Higgins also said that the TMTI funding originated with DOD and was competitively bid, meaning that it doesn’t count as an earmark. (His statement appears to be corroborated by this PDF document, which is an unclassified slide deck of the 2007 budget estimates for the Pentagon’s Chemical and Biological Defense Program — search on TMTI for info on the fact that the program arose out of the Pentagon’s Quadrennial Review.)
Higgins added, however, that Prosetta’s earlier funding under the NOVBAIT program was earmarked, although he said he couldn’t recall if Pelosi’s office had been involved at the time. Actually, by his explanation, “earmark” might be putting it too strongly — Higgins says the NOVBAIT funding was added to the defense appropriations bill by Congress, but that the actual contracts were awarded competitively. This gets us into some interesting territory. (Warning: Legislative wonkery ahead.)
Using Thomas, I found NOVBAIT funding for FY2005 and FY2006. Both times it crops up in the Senate Appropriations Committee report — here for FY2005, here for FY2006. In 2005, it turns out, the Senate report requested $4 million for the program, which is exactly what Prosetta announced it had received that year. In 2006, the committee requested $5.7 million for the program, which is presumably NOVBAIT II. Higgins told me that the money just appropriated by the House — but not yet addressed by the Senate — will be NOVBAIT III.
I’m still trying to get a look at the report on the FY2008 appropriations bill that just passed the House, but it’s been close to a half-hour and the thing is still downloading — the PDF is 71MB and counting. I’ll update again once I get a look at it.

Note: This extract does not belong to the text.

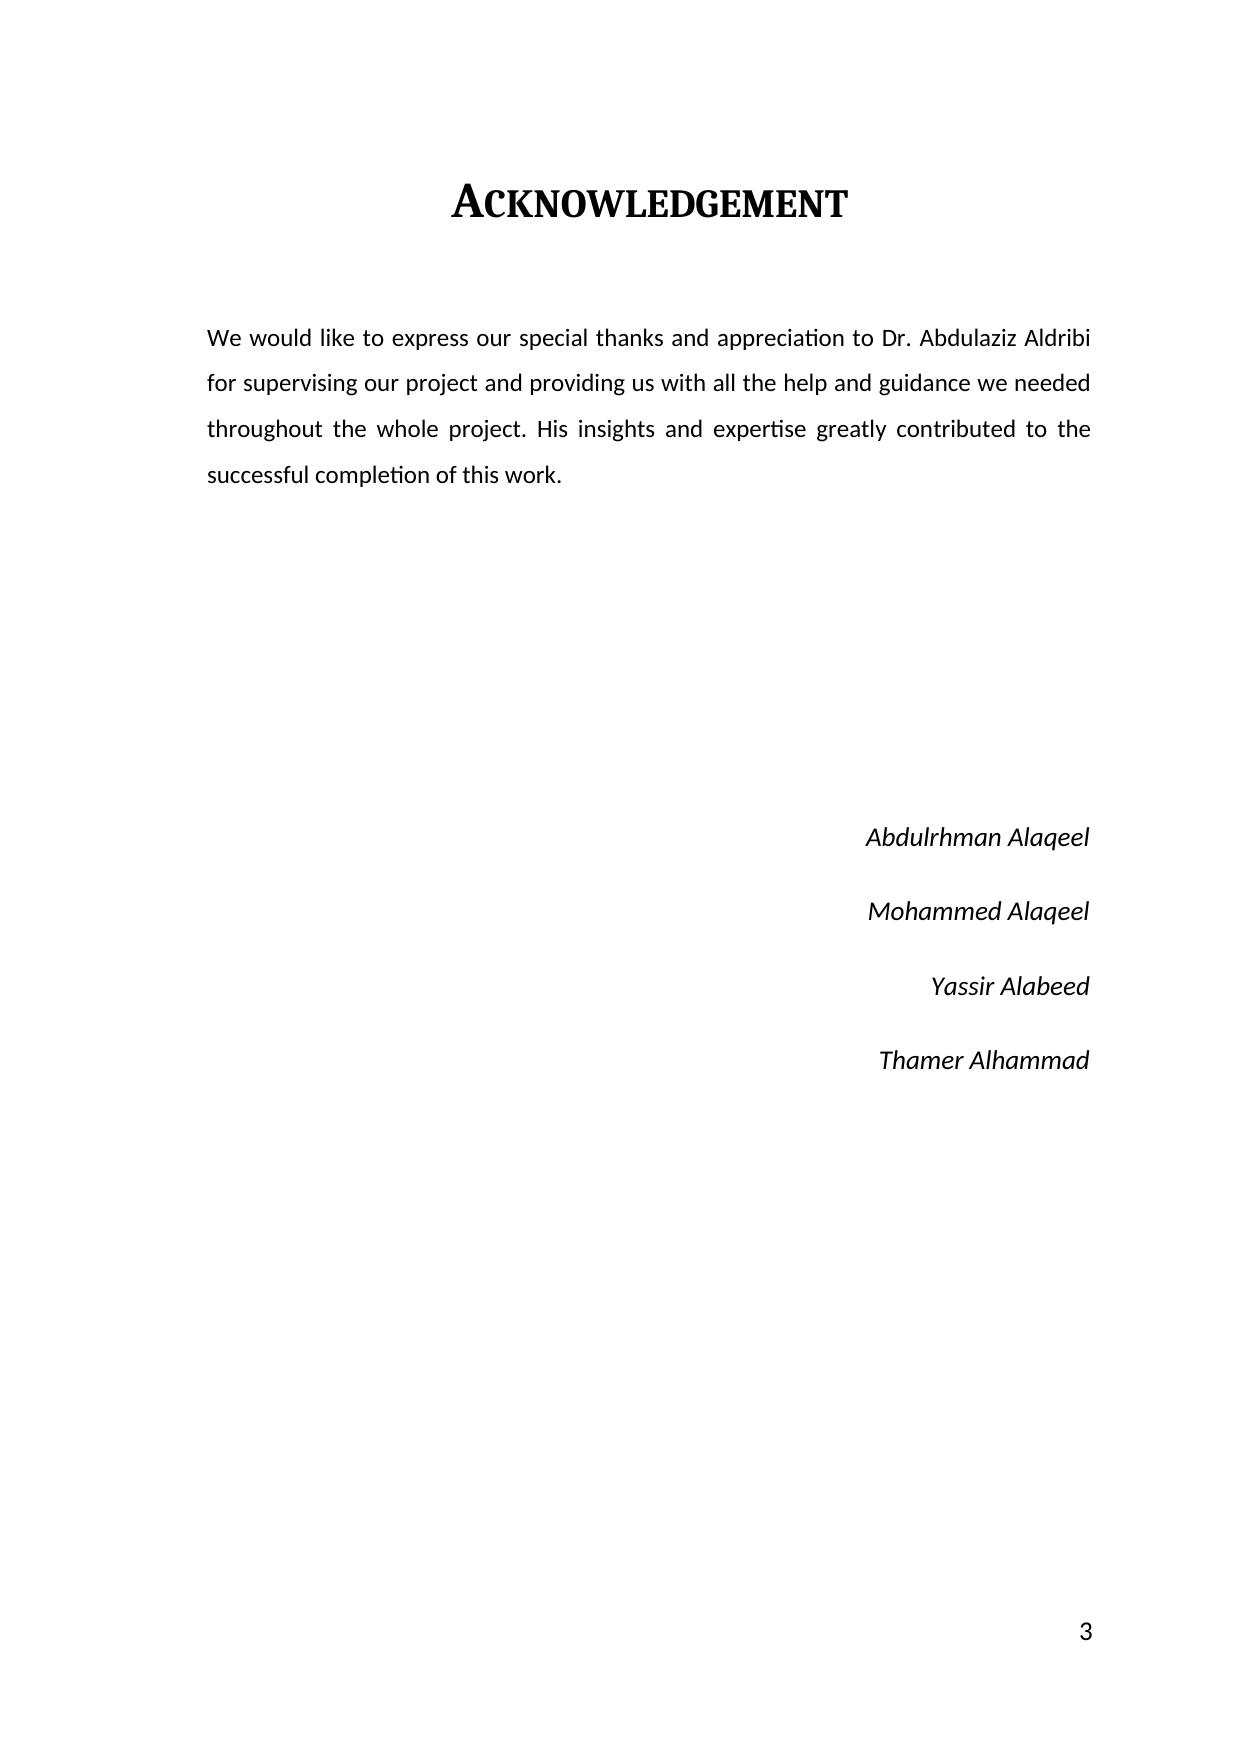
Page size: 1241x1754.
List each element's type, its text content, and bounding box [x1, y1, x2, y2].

UPDATE REDUX: OK, now I get some of the complaints about the earmark “disclosure.” Big chunks of the House appropriations-committee report PDF are bitmapped scans, meaning that most of the report is not only huge, but also unsearchable. Almost all the interesting stuff — most of the numbers, that is — are thus essentially redacted unless you flip through all 493 pages of the PDF yourself, and even then the font is tiny and the resolution is bad. Since I’m a masochist, I did manage to find the $4 million in NOVBAIT funding (it’s on page 372 of the report PDF — you won’t find it in the text-only HTML version, where it’s referenced as “Insert graphic folio 053 36323A.051”). I still don’t have a clue how this amounts to a Prosetta earmark unless they’re the only company that ever got funding through NOVBAIT — which may in fact be the case for all I can tell at the moment.